• _EXERCISE BRIEF_
Nothing but an exact repeat of the data, with pictures removed, belongs in the answer.
-- DATA SECTION follows --
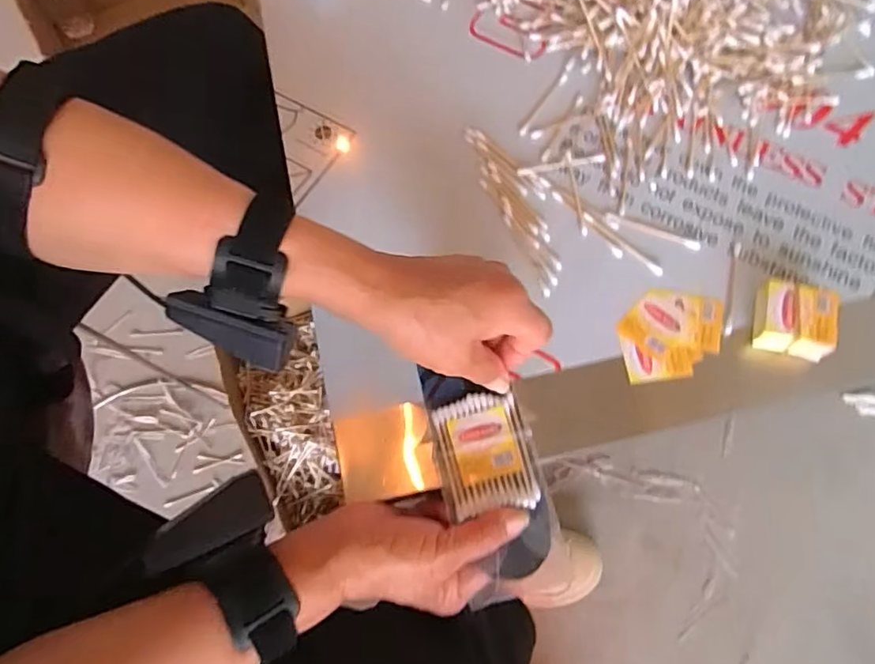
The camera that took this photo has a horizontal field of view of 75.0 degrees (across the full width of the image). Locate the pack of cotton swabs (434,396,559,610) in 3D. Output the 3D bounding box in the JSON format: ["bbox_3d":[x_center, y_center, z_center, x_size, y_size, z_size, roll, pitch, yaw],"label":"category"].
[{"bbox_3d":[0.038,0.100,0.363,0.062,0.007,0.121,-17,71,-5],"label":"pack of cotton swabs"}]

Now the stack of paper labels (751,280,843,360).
-- DATA SECTION concluded --
• _RESULT OF THE TASK_
The camera that took this photo has a horizontal field of view of 75.0 degrees (across the full width of the image). Locate the pack of cotton swabs (434,396,559,610) in 3D. Output the 3D bounding box in the JSON format: ["bbox_3d":[x_center, y_center, z_center, x_size, y_size, z_size, roll, pitch, yaw],"label":"category"].
[{"bbox_3d":[0.038,0.100,0.363,0.062,0.007,0.121,-17,71,-5],"label":"pack of cotton swabs"}]

Now the stack of paper labels (751,280,843,360).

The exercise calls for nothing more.